Comment s’organise la production d’une bande dessinée réunissant des auteurs, illustrateurs, acteurs scientifiques et de la vulgarisation ? « J’ai écouté Franck Courchamp me parler des fourmis pendant des heures et ensuite j’ai produit un storyboard. Je préfère avoir toutes les données brutes au départ, pour ensuite sélectionner et co-écrire», relate Mathieu Ughetti qui avance un conseil:«Contrairement à ce qu’on peut croire, on n’écrit pas les textes avant pour ensuite habiller de dessin... La bande dessinée consiste à raconter en dessin, c’est pourquoi on entame directement un storyboard ». Présentée comme « l’étape incontournable pour mettre en forme un concept animé ou un fi lm» par l’École supérieure des métiers artistiques, le storyboard, « version illustrée du scénario, permet de découper une séquence temporelle ou plan-séquence en synthétisant les principales images-clés et plans qui la composent».

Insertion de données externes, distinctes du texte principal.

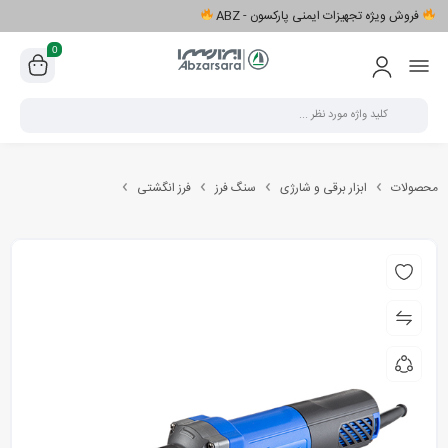
فروش ویژه تجهیزات ایمنی پارکسون - ABZ
0
محصولات
ابزار برقی و شارژی
سنگ فرز
فرز انگشتی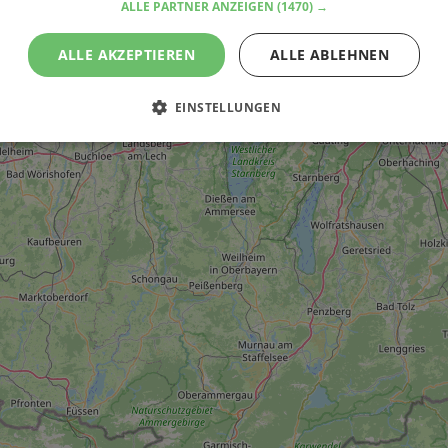
ALLE PARTNER ANZEIGEN
(1470) →
ALLE AKZEPTIEREN
ALLE ABLEHNEN
EINSTELLUNGEN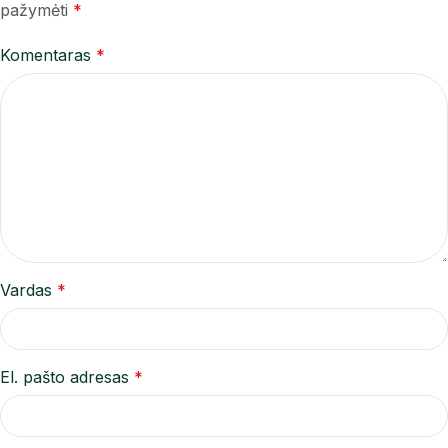
pažymėti
*
Komentaras
*
Vardas
*
El. pašto adresas
*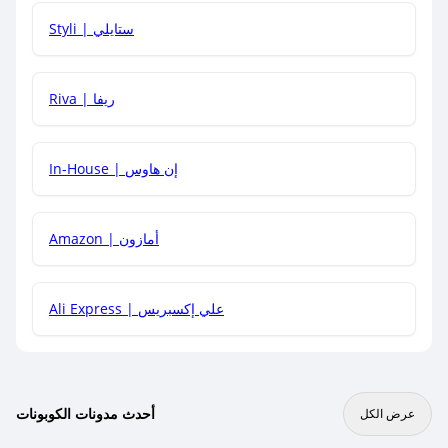
هل يمكنني استخدام كود خصم على منتجات معينة فقط؟
Styli | ستايلي
هل يمكنني جمع كود خصم مع العروض الأخرى؟
Riva | ريفا
In-House | إن هاوس
Amazon | أمازون
Ali Express | علي إكسبريس
أحدث مدونات الكوبونات
عرض الكل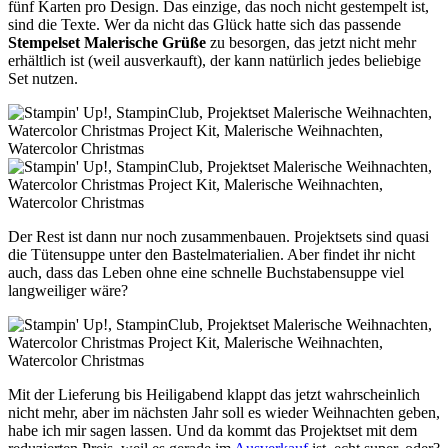
fünf Karten pro Design. Das einzige, das noch nicht gestempelt ist,
sind die Texte. Wer da nicht das Glück hatte sich das passende
Stempelset Malerische Grüße
zu besorgen, das jetzt nicht mehr
erhältlich ist (weil ausverkauft), der kann natürlich jedes beliebige
Set nutzen.
Der Rest ist dann nur noch zusammenbauen. Projektsets sind quasi
die Tütensuppe unter den Bastelmaterialien. Aber findet ihr nicht
auch, dass das Leben ohne eine schnelle Buchstabensuppe viel
langweiliger wäre?
Mit der Lieferung bis Heiligabend klappt das jetzt wahrscheinlich
nicht mehr, aber im nächsten Jahr soll es wieder Weihnachten geben,
habe ich mir sagen lassen. Und da kommt das Projektset mit dem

Pris d’intérêt pour l’étrange immeuble inesthétique perdu sur le littoral de Soulac-sur-Mer, Pierre-Roland Saint-Dizier a accumulé beaucoup d’informations sur son histoire. Afin d’éviter tout contresens et projetant de cibler son scénario sur l’histoire de l’urbanisation et du changement climatique, il a frappé à la porte du Conservatoire du littoral:«Le Conservatoire m’a apporté un regard technique sur l’érosion, sur le littoral, sur la façon dont on peut le préserver. Je me posais des questions. Faut-il combattre l’érosion avec des digues? S’adapter en attendant?» Les allers-retours de texte se sont enchaînés entre Pierre-Roland Saint-Dizier et Anne Konitz, qui corrigeait le cas échéant de petites erreurs d’interprétation. « Puis les dessinateurs Joub et Nicoby sont rentrés dans la boucle, Glénat les ayant choisis pour leur sensibilité à la mer, se souvient Anne Konitz, Progressivement, l’éditeur nous a impliqués davantage et l’idée est venue de produire, en annexe de la bande dessinée, un livret sur l’histoire du Conservatoire du littoral et son action en lien avec le changement climatique.» Afin de soutenir financièrement le projet d’édition, le Conservatoire a engagé un pré-achat notamment pour donner un exemplaire du livre aux gardes du littoral.